On the day before the game, a rare, heavy late November snowfall blanketed the field. Heavy equipment was sent to clear the snowfall before the game. However, the equipment damaged the turf, which was already in bad shape from poor groundskeeping during the regular season. To make matters worse, on the morning of the game the weather turned much warmer, and the snowfall turned to steady rain. By game time, the field was torn up and soaked with water, with the rain continuing through the entire game.
It was a game that will be remembered more for its poor field conditions than the actual game itself. The wet and muddy conditions at Toronto’s Varsity Stadium created a quagmire but did not prevent the Argonauts from winning their eighth Grey Cup title. The Argos kicked for what turned out to be the winning point in the first quarter. Winnipeg’s Tom Casey misjudged Joe Krol’s punt from the Blue Bombers 49-yard line, as the ball went over his head and into the end zone for a rouge. Joe Krol avoided a potential turnover later in the half when he dropped the ball on an attempted kick in Bombers territory. The Argo star picked it up and raced around the end for 10 yards, putting the ball on the Winnipeg 15. After failing to make another first down, Nick Volpe kicked a 21-yard field goal to put the Argos up 4-0.
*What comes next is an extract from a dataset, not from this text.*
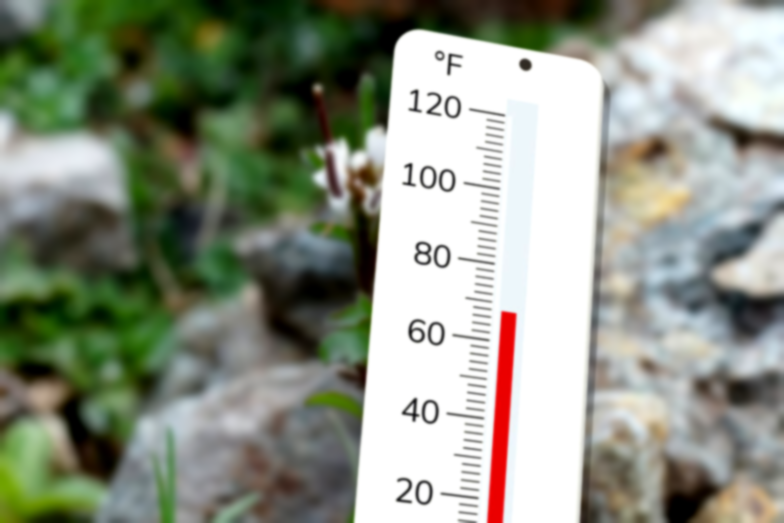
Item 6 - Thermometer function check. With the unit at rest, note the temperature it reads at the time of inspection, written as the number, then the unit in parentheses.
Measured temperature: 68 (°F)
Before the end of the first half, the Argos increased the margin to 7-0. Toronto’s Billy Bass recovered Indian Jack Jacobs fumble at the Winnipeg 19. After two running plays from Ulysses “Crazy Legs” Curtis and Teddy Toogood, Nick Volpe was successful on a field goal from the Winnipeg 23. The Argos completed the scoring in the third quarter. Toronto’s Jake Dunlap blocked Jacobs’ kick which the Boatmen recovered at the Winnipeg 20. Billy Bass and Al Dekdebrun carried to the four-yard line and Toogood to the one. On third down Dekdebrun slid across the goal line for the only touchdown of the game. Volpe missed the convert, but Joe Krol later kicked a single for the final point of the game. Dekdebrun directed Toronto’s ground offence all game, which steamrolled the Winnipeg defence for 232 yards.
This is the last time a team has been shut out in the Grey Cup final.
The aftermath of the game generated severe criticism of the Canadian Rugby Union and the choice of Varsity, which had traditionally hosted the game almost every year due to its relatively large capacity and generally warmer weather in late November and early December compared to other cities. Some believed the game could have been played a week earlier to avoid adverse weather conditions. Wrote one writer, “Because the field was like a pig’s wallow, what should have been a football classic turned into a slogging show.” The lack of a tarpaulin to protect the field, which could have been obtained for approximately $5,000 was noted. The Calgary Stampeders, who had faced bad field conditions in the 1948 championship game, offered to pick up the expense on behalf of the league, but the offer was declined. Although Varsity Stadium, and later Exhibition Stadium, continued to be the primary venue for the Grey Cup, the criticism of the conditions at both fields eventually led to the venue shifting among the cities of the Interprovincial Rugby Football Union and the Western Interprovincial Football Union on a regular basis.